Take every line of the material below that includes the string "compact" and copy it out.

--- WORKING DATA Enclosed Below ---

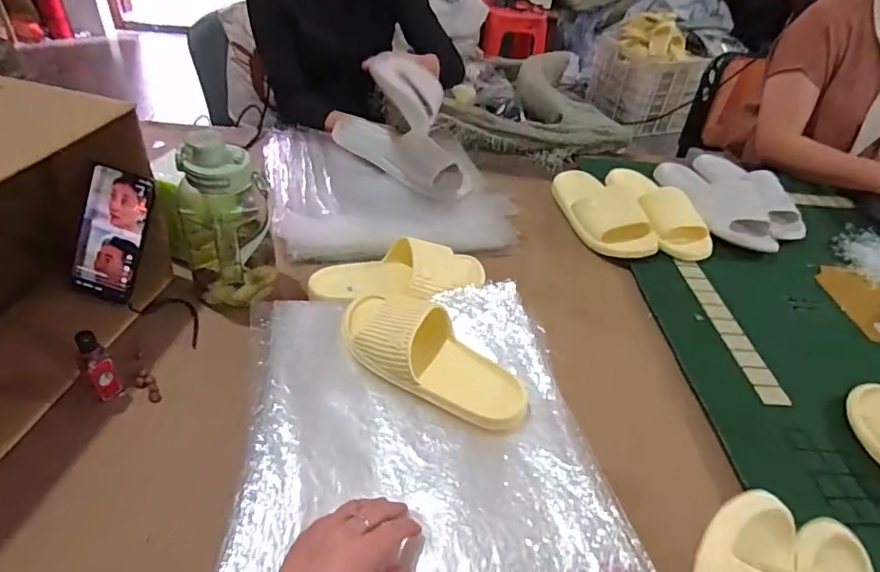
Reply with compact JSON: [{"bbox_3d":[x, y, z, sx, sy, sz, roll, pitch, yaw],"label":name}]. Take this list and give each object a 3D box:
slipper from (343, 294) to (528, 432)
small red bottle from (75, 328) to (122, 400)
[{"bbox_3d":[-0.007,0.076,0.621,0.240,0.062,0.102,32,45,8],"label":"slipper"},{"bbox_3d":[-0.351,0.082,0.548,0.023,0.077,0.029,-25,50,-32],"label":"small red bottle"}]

--- End of Enclosed WORKING DATA ---
--- WORKING DATA Enclosed Below ---

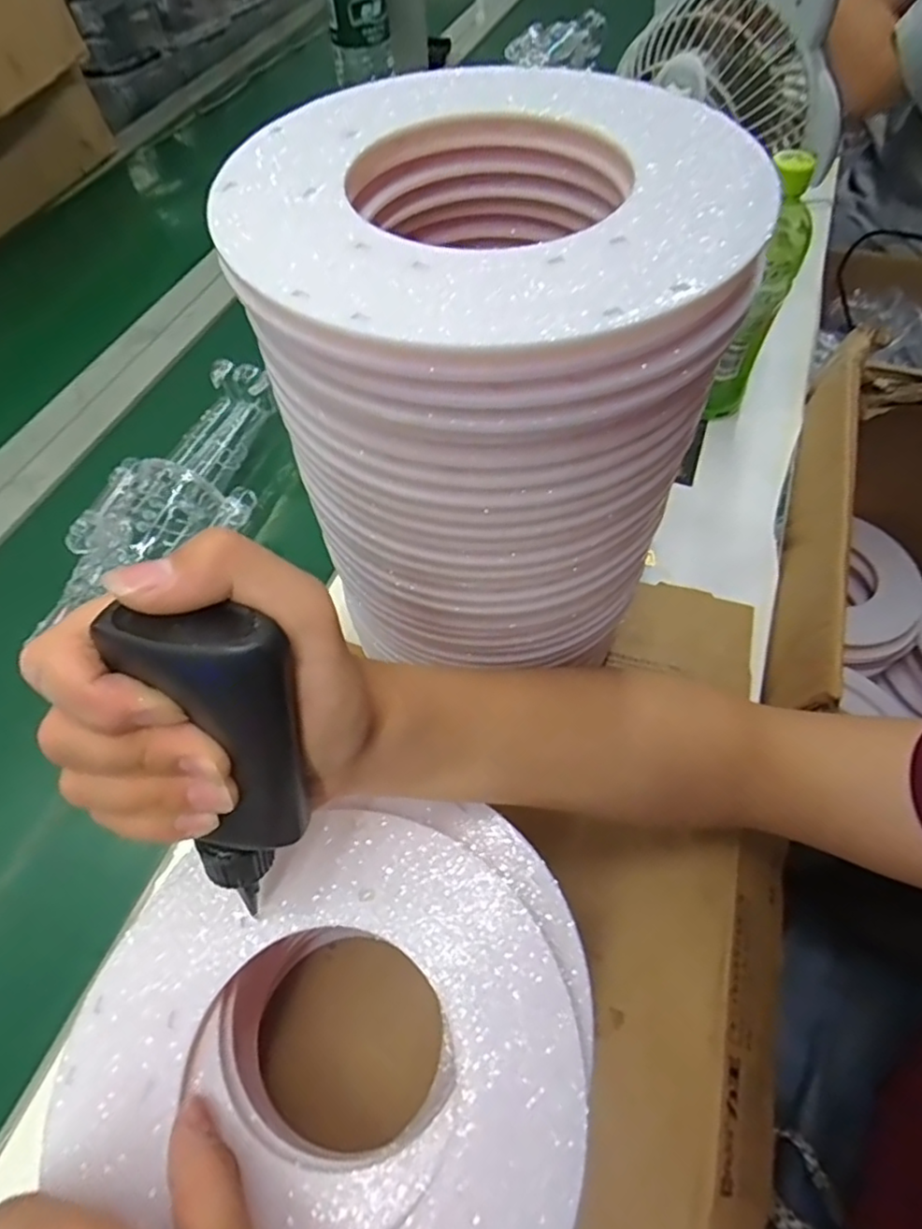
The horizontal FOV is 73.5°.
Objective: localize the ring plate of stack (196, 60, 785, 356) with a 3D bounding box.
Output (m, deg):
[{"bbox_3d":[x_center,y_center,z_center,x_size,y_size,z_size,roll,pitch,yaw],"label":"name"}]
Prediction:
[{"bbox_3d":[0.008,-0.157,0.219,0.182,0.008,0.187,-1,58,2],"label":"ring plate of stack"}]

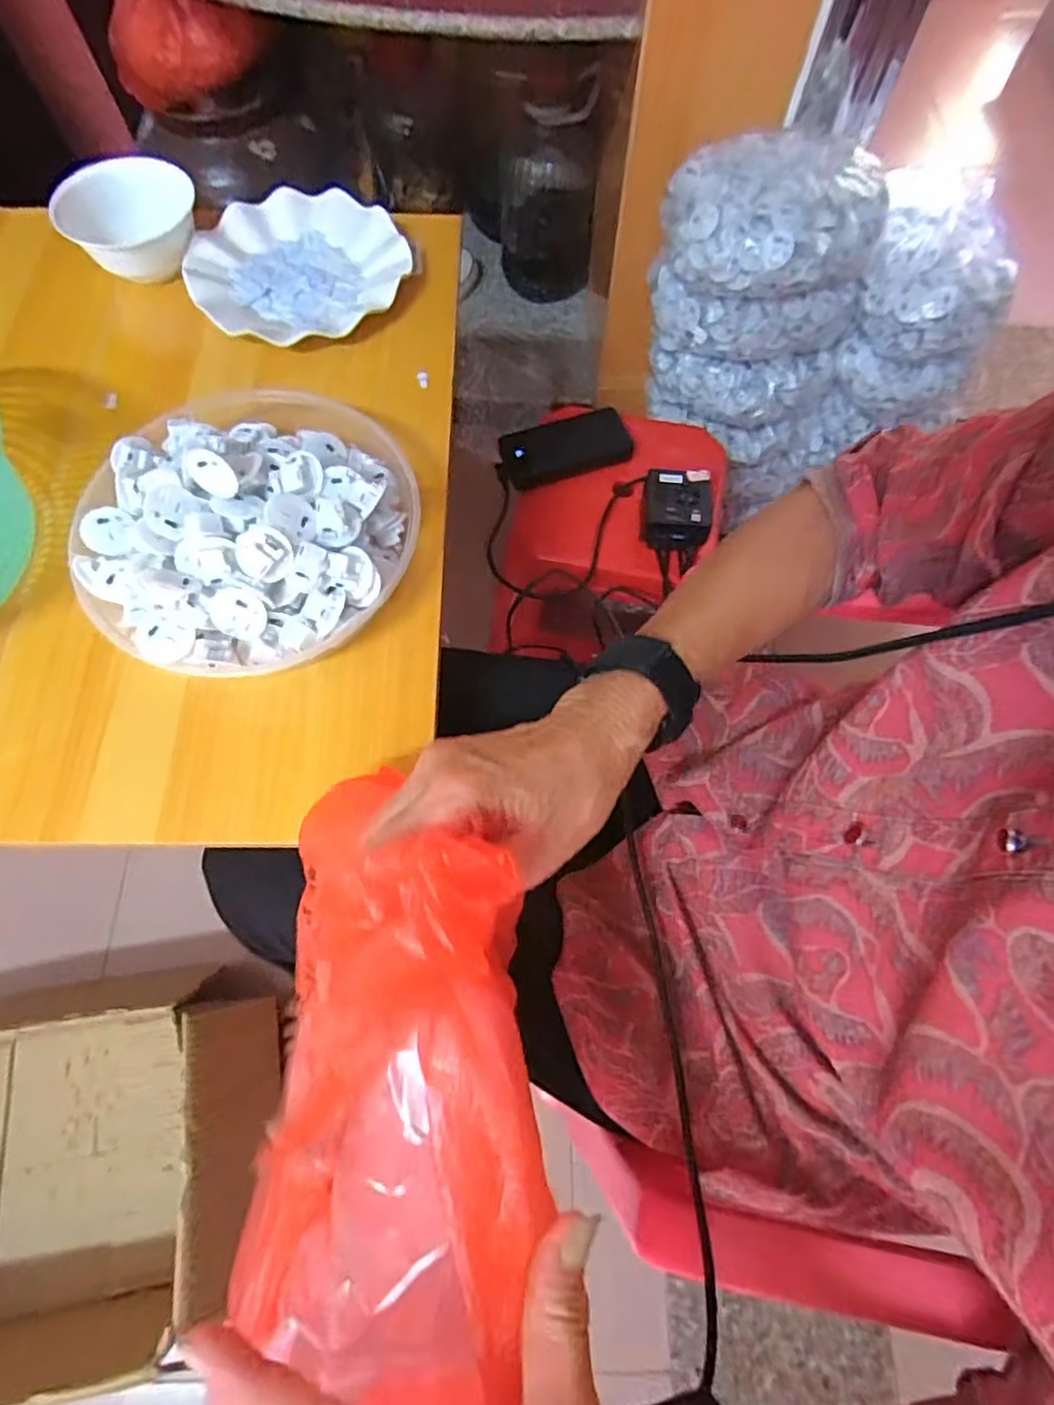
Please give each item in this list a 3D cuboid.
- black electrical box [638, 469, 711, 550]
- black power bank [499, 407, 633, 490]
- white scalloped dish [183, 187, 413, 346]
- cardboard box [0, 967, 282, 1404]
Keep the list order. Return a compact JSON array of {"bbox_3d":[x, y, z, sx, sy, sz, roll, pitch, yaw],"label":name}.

--- End of Enclosed WORKING DATA ---

SOLUTION.
Reply with compact JSON: [{"bbox_3d":[x, y, z, sx, sy, sz, roll, pitch, yaw],"label":name}]. Take this list and give each object a 3D box:
Keep the list order. Return a compact JSON array of {"bbox_3d":[x, y, z, sx, sy, sz, roll, pitch, yaw],"label":name}.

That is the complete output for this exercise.